* [Task to carry out]
Copy, exactly as written, the lines that begin at the one containing "Table 1. Ontology" and end at the one containing "Figure 9. Number". Skip any pictures in the data below.

* [Dataset]

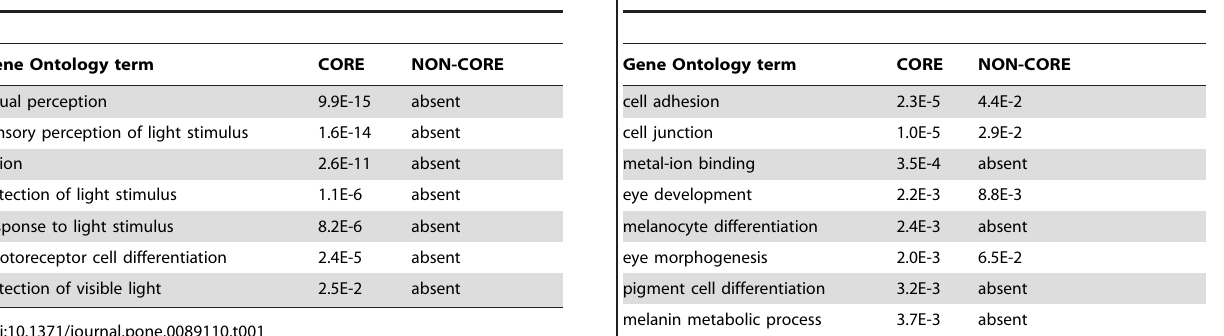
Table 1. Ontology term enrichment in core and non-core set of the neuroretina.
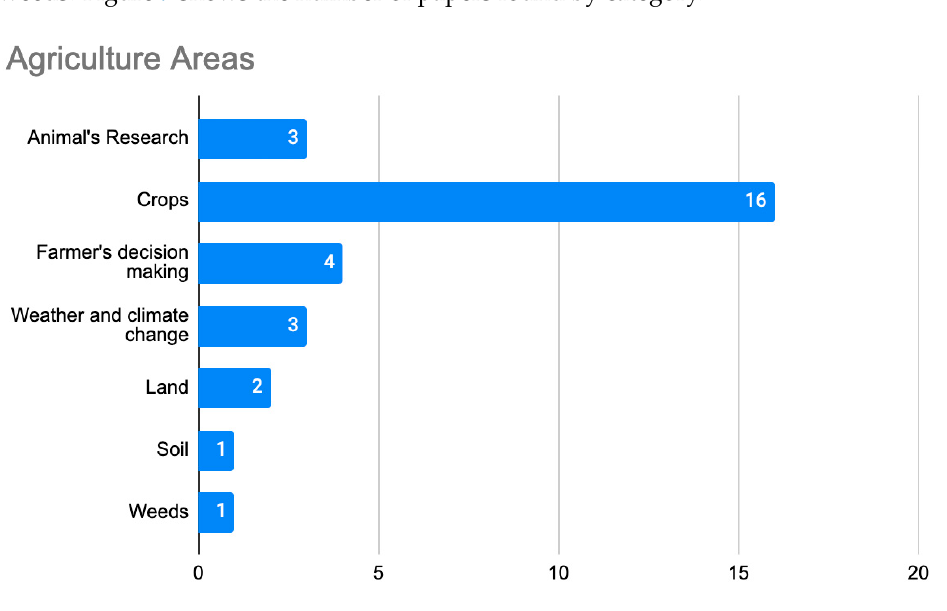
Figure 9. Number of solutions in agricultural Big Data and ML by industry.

* * *

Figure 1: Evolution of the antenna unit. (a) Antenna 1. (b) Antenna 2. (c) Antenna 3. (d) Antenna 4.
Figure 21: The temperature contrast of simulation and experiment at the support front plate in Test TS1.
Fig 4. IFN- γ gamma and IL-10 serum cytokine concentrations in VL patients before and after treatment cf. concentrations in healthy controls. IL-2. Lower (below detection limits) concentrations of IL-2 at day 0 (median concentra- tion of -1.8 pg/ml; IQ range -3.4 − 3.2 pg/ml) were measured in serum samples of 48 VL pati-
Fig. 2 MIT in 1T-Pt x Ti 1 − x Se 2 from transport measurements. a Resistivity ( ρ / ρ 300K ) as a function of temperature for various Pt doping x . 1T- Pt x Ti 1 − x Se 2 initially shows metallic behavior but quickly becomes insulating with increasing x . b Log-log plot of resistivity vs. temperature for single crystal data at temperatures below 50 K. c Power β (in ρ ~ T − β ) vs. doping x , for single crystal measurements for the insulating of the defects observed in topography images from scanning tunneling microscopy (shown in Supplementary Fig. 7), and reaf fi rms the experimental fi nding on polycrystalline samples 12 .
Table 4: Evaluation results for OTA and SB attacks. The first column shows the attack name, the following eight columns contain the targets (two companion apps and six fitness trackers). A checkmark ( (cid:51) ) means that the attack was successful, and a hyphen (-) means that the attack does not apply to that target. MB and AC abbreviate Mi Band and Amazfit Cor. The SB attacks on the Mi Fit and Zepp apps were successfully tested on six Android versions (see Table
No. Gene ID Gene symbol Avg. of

* [Response to this task]
Table 1. Ontology term enrichment in core and non-core set of the neuroretina.
Figure 9. Number of solutions in agricultural Big Data and ML by industry.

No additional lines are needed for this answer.